Current through Bulletin 2024-06, March 15, 2024
2.1. General. Construction of a new sewer
system project may not begin unless the applicant has submitted an engineering
report detailing the design, and construction plans to the Director for review
and approval evidenced by a construction permit. The Director will not normally
review construction plans for extensions of the existing sewer systems to new
areas or replacement of sanitary sewers in the existing sewer systems unless
requested or required by state or federal funding programs. Rain water from
roofs, streets, and other areas, and ground water from foundation drains must
not be allowed to enter the sewer system through planning, design and
construction quality assurance and control measures.
2.2. Basis of Design
A. Planning Period. Sewers should be designed
for the estimated ultimate tributary population or the 50-year planning period,
whichever requires a larger capacity. The Director may approve the design for
reduced capacities provided the capacity of the system can be readily increased
when required. The maximum anticipated capacity required by institutions,
industrial parks, etc. must be considered in the design.
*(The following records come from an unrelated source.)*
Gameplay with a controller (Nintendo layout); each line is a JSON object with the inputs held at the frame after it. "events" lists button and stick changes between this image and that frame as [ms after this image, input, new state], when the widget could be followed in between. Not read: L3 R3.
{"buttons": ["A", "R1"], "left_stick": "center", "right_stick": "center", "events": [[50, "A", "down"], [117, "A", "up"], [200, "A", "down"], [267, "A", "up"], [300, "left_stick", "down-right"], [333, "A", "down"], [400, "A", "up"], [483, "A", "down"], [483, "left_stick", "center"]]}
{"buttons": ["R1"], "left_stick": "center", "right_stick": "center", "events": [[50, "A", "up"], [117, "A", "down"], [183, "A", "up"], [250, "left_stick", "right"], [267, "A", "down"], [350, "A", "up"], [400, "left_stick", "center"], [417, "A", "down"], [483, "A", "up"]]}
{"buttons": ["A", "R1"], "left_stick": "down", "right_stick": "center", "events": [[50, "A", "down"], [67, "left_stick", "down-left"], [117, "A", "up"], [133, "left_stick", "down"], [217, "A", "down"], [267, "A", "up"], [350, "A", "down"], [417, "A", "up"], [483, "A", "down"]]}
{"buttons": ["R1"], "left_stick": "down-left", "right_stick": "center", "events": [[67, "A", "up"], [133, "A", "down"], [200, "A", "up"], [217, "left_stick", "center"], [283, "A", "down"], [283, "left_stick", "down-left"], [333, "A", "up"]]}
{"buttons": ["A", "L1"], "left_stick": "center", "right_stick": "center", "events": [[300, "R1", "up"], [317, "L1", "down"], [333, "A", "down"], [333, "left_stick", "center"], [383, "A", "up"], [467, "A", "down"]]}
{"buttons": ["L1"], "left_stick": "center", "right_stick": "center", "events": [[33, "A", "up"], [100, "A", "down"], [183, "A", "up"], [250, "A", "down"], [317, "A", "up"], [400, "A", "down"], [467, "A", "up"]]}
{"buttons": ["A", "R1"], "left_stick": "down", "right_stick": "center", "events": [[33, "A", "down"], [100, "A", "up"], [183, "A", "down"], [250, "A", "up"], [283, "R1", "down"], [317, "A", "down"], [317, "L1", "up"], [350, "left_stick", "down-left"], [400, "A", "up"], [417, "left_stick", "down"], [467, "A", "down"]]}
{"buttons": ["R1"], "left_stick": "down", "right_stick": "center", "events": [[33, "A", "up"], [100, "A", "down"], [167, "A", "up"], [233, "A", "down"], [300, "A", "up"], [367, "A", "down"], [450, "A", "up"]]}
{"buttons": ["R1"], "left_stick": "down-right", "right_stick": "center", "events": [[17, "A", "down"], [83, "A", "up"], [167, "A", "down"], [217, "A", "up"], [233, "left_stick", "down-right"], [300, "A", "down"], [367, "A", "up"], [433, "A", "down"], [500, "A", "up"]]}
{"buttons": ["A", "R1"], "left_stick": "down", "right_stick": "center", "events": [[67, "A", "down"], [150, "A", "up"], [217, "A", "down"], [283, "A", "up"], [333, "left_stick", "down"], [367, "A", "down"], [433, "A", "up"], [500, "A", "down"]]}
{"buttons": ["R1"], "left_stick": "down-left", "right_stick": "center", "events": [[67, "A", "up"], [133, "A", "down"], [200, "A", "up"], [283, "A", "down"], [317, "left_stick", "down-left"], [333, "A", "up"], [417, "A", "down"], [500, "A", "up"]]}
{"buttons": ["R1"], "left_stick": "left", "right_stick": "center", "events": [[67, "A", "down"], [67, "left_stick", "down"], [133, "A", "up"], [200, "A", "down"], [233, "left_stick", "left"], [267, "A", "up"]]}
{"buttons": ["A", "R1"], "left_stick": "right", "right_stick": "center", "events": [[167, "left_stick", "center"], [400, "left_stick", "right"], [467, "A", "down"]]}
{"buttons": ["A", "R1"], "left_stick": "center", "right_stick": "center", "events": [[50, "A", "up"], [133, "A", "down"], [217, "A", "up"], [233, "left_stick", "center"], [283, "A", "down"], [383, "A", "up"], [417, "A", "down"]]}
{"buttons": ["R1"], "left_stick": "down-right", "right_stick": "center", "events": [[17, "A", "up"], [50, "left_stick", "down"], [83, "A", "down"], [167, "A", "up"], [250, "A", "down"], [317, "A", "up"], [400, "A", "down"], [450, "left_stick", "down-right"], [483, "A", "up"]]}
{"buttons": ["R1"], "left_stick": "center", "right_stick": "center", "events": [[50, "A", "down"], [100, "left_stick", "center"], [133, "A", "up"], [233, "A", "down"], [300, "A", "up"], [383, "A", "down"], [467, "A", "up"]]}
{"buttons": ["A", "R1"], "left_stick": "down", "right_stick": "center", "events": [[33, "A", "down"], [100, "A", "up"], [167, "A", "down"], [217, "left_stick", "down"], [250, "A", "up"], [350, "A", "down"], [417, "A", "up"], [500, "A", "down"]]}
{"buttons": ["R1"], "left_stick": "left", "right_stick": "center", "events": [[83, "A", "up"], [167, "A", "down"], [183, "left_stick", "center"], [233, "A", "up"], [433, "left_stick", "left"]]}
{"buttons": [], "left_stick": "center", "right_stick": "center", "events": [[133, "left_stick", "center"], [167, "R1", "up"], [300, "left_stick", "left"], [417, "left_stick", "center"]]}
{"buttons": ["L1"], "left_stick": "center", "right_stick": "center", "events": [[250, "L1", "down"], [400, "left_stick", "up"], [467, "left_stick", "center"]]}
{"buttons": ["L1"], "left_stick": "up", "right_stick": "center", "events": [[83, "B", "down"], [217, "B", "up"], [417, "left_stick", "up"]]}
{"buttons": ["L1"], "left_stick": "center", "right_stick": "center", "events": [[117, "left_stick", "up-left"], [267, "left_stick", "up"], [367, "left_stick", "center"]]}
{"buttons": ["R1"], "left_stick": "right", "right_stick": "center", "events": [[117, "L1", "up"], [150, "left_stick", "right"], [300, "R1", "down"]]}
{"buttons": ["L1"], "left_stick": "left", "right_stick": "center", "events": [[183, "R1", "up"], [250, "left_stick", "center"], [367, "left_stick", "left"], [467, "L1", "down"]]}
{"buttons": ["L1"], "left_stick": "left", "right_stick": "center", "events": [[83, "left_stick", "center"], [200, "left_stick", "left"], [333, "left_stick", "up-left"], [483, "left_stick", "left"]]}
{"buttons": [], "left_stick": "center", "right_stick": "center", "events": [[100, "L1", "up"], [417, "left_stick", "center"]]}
B. Sewer Capacity. The required sewer
capacity shall be determined on the basis of maximum hourly domestic sewage
flow; additional maximum flow from industrial plants; inflow; ground water
infiltration; potential for sulfide generation; topography of area; location of
sewage treatment plant; depth of excavation; and pumping requirements.
1. Per Capita Flow. New sewer systems shall
be designed on the basis of an annual average daily rate of flow of 100 gallons
per capita per day (0.38 cubic meter per capita per day) unless there are data
to indicate otherwise. The per capita rate of flow includes an allowance for
infiltration/inflow. The per capita rate of flow may be higher than 100 gallons
per day (0.38 cubic meter per day) if there is a probability of large amounts
of infiltration/inflow entering the system.
2. Design Flow
a. Laterals and collector sewers shall be
designed for 400 gallons per capita per day (1.51 cubic meters per capita per
day).
b. Interceptors and outfall
sewers shall be designed for 250 gallons per capita per day (0.95 cubic meter
per capita per day), or rates of flow established from an approved
infiltration/inflow study.
c. The
Director will consider other rates of flow for the design if such basis is
justified on the basis of supporting documentation.
C. Design Calculations. Detailed
computations, such as the basis of design and hydraulic calculations showing
depth of flow, velocity, water surface profiles, and gradients shall be
submitted with plans.
2.3. Design and Construction Details
A. Minimum Size
1. No gravity sewer shall be of less than
eight inches (20 centimeters) in diameter.
2. A 6-inch (15 centimeters) diameter pipe
may be permitted when the sewer is serving only one connection, or if the
applicant justifies the need for such diameter on the basis of supporting
documentation.
B. Depth.
Sewers should be sufficiently deep to receive sewage from basements and to
prevent freezing. Insulation shall be provided for sewers that cannot be placed
at a depth sufficient to prevent freezing.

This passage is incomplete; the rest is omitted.